Arthur took it gently. This particular baseball had sailed over the barn roof in 1957, the year his father finally admitted he couldn't pitch anymore. "Old Pythagoras himself couldn't calculate the arc of that one," his father had laughed, rubbing his shoulder that had thrown a thousand baseballs before Arthur was born.

Now, in the corner of Arthur's garden stood his pyramid—not stones of kings, but a pyramid of baseballs, three dozen of them, each one a summer remembered. A pitch thrown, a catch made, a lesson shared. His father had started it with one baseball, the first ball Arthur ever caught. "Life builds up, son," he'd said, placing it carefully on a stack of bricks. "Layer by layer."

Lucas sat beside him. "Mom says you're teaching me to pitch this summer."

"If you've got the patience for an old bull who forgets things."

"She says you're not stubborn. You're particular."

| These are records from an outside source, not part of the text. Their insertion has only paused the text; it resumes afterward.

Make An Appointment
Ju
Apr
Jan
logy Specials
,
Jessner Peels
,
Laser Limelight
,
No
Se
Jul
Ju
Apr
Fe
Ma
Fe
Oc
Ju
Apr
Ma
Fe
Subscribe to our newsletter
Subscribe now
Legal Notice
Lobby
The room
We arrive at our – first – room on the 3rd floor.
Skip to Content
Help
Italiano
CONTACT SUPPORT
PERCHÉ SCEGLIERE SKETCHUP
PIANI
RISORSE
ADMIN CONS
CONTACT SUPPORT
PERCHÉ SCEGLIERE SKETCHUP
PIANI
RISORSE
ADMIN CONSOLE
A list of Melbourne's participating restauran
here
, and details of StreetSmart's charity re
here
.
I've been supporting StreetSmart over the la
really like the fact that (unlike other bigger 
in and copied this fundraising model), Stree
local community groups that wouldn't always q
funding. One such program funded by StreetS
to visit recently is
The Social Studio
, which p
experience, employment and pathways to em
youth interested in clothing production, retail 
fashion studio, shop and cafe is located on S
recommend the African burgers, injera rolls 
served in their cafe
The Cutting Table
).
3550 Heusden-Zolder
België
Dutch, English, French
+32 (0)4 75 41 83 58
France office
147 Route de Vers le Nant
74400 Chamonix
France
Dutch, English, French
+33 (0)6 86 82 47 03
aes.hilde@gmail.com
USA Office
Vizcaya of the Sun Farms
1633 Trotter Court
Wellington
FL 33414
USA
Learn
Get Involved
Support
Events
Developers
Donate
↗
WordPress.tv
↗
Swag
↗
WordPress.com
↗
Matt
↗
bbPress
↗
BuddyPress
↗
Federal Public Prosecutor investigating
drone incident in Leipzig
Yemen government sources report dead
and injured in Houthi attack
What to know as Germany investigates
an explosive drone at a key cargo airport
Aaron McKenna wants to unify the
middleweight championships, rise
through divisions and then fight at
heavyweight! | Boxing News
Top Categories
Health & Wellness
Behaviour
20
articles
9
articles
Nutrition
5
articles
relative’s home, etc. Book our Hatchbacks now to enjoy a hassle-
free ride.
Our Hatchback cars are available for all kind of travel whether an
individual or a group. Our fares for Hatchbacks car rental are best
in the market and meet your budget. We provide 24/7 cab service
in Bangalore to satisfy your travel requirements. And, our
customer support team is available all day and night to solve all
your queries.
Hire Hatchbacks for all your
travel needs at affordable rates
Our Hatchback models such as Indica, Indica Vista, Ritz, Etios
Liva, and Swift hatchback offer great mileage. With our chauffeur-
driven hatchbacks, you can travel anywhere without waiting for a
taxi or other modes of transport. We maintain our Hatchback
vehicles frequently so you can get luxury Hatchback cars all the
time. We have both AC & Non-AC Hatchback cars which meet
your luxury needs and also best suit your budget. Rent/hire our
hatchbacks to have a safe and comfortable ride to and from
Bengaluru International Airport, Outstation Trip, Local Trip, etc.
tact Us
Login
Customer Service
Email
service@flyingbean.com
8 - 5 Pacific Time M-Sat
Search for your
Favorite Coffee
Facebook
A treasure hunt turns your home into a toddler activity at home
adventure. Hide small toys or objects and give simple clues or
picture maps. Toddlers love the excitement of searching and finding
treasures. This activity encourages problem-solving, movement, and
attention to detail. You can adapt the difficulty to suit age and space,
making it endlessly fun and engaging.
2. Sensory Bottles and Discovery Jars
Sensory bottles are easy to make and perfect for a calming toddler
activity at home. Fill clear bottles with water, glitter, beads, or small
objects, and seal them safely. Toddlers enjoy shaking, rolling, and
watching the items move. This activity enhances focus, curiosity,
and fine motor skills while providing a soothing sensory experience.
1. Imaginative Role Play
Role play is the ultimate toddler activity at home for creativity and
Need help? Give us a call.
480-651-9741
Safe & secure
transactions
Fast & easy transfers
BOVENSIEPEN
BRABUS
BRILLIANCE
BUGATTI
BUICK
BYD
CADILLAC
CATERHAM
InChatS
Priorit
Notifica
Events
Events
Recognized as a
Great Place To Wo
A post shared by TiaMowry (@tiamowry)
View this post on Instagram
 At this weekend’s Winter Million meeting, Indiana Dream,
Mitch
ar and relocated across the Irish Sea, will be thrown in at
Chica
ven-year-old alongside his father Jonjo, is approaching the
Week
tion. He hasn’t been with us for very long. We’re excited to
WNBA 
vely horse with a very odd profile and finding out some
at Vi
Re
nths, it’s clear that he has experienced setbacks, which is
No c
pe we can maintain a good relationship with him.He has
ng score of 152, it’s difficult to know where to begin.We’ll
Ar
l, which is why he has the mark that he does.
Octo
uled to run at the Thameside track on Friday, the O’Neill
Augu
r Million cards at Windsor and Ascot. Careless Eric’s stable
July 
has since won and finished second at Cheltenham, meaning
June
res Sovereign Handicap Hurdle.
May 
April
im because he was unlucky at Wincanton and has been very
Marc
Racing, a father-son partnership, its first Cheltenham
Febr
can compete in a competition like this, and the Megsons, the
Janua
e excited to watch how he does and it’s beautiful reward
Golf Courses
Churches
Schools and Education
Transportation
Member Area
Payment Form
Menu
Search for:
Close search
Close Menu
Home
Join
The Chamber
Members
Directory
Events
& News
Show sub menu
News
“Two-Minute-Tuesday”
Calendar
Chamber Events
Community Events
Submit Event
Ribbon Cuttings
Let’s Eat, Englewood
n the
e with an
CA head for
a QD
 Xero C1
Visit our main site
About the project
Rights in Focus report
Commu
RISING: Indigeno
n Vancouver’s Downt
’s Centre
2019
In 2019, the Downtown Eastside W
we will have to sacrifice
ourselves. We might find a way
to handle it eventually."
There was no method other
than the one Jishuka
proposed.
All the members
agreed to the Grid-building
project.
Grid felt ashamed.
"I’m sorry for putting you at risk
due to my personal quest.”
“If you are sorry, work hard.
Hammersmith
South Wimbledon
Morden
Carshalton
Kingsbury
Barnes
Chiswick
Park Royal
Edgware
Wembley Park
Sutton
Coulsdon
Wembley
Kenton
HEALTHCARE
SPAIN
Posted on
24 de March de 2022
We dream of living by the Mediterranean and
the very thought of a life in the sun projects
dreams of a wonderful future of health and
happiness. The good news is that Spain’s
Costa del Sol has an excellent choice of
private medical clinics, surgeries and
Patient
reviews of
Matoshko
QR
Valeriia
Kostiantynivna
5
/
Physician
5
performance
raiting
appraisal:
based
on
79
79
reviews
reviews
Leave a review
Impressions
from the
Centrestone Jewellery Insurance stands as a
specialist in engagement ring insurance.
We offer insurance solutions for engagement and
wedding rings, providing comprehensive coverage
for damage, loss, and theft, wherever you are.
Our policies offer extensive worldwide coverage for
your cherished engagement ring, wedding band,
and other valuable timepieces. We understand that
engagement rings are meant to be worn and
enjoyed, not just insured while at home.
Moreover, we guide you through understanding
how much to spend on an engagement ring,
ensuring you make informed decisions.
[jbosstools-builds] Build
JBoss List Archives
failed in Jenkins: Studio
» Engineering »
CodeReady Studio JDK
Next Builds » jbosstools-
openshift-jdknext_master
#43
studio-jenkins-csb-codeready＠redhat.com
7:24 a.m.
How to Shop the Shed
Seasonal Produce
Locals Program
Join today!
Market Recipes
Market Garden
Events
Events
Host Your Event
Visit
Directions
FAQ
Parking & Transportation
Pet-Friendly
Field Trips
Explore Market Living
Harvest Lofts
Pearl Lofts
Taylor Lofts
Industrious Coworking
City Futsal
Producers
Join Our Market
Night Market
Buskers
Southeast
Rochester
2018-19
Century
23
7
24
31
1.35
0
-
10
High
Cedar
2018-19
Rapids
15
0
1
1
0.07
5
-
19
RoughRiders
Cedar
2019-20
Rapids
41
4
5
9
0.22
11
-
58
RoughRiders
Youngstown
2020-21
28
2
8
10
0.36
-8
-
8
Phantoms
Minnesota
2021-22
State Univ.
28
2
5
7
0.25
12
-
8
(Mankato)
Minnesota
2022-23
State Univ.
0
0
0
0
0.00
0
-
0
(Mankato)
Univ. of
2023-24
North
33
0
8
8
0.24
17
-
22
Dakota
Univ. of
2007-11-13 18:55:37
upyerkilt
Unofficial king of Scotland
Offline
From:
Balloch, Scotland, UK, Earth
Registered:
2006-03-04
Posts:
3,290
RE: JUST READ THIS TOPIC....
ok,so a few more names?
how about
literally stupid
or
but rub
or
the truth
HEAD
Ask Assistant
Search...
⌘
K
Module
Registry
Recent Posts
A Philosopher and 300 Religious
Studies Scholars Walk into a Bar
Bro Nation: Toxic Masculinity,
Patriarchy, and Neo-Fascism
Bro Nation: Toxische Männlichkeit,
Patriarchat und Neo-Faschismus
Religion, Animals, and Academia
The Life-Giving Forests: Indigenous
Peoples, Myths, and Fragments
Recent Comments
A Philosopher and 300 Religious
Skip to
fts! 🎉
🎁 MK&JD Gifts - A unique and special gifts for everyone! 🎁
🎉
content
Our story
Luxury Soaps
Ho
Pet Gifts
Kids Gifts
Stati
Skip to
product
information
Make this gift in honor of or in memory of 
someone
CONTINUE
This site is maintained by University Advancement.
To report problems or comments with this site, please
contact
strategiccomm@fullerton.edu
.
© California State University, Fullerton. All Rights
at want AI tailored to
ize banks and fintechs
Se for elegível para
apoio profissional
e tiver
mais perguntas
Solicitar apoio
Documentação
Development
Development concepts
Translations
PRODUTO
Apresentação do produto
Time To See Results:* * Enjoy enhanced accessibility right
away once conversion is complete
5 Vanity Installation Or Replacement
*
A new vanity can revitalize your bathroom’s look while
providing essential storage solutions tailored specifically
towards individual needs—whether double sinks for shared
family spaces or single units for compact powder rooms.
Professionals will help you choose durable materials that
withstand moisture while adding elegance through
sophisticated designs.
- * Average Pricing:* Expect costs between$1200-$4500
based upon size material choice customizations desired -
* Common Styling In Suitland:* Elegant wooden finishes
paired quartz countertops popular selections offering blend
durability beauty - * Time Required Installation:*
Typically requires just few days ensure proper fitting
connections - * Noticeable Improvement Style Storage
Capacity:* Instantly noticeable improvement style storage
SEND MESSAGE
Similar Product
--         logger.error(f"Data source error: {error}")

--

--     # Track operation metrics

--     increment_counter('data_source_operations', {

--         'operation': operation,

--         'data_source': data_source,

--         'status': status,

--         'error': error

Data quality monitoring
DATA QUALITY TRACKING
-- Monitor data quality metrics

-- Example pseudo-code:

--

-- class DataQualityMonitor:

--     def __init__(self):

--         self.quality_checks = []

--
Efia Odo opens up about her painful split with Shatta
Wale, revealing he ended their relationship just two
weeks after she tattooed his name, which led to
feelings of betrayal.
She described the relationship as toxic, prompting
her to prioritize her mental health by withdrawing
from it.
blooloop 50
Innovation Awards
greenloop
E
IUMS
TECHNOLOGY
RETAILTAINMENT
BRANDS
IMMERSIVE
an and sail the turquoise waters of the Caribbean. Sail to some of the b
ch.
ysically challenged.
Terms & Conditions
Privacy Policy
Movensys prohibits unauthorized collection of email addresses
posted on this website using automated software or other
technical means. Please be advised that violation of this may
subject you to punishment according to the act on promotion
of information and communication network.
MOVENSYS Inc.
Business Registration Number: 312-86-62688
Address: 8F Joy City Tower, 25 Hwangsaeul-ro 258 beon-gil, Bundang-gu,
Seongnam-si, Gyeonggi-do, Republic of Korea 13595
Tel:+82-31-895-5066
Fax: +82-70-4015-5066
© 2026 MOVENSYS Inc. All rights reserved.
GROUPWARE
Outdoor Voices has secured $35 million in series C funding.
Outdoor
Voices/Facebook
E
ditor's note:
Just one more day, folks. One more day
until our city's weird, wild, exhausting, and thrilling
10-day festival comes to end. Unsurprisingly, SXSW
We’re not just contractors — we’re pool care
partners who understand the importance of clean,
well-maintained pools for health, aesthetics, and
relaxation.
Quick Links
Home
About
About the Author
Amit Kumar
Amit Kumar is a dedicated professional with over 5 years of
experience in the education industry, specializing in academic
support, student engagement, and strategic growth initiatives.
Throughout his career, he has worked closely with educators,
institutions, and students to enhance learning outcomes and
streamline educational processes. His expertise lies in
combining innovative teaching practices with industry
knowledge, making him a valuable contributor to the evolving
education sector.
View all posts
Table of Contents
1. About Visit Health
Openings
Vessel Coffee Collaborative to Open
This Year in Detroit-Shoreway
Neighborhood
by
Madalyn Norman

Arthur laughed, a warm rumble in his chest. "Your grandmother was kind that way." He placed the baseball atop the pyramid, where it caught the morning light. "There. Your grandmother's birthday present. She always said I built monuments to moments instead of living them. But some moments, Lucas—they deserve to be stacked up where you can see them."

The cable from the radio crackled with distant music, the same station his grandfather had listened to fifty years ago. Some connections never really break, Arthur thought. They just need someone stubborn enough to keep them alive.

"Tomorrow," Arthur said, "same time. I'll teach you the pitch my father taught me. The one that curves when you least expect it."

Lucas grinned. "The pyramid's getting tall, Grandpa."

"Room for one more summer," Arthur said. "Always room."